REQUEST:
Rewrite the data from the line containing "Document page, 1500x1125 pixels." up to and including the line containing "Identify the document", replacing "elements" with "components" and leaving all else unchanged.

EXTRACTED MATERIAL:
════════

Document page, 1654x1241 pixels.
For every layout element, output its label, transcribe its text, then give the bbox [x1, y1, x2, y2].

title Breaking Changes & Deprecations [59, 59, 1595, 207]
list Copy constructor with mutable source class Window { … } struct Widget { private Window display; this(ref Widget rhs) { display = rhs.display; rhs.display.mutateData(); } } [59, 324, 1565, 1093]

════════

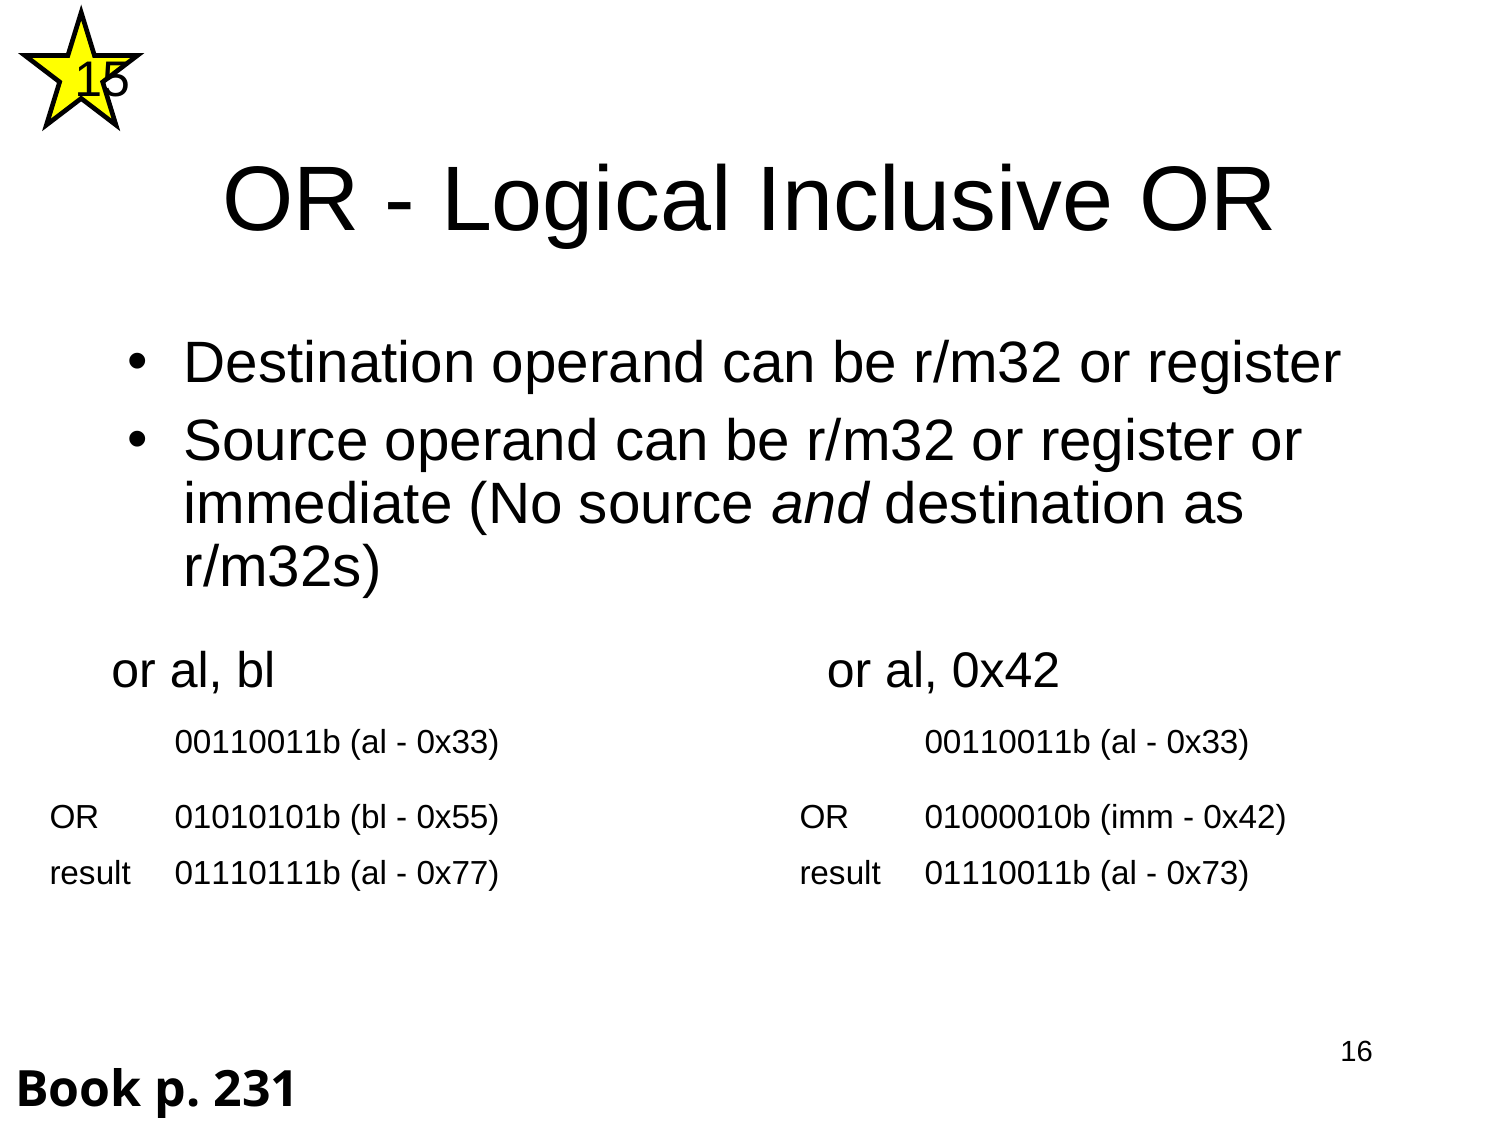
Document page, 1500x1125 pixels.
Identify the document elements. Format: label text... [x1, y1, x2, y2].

════════

THE RESPONSE:
Document page, 1500x1125 pixels.
Identify the document components. Format: label text... [x1, y1, x2, y2].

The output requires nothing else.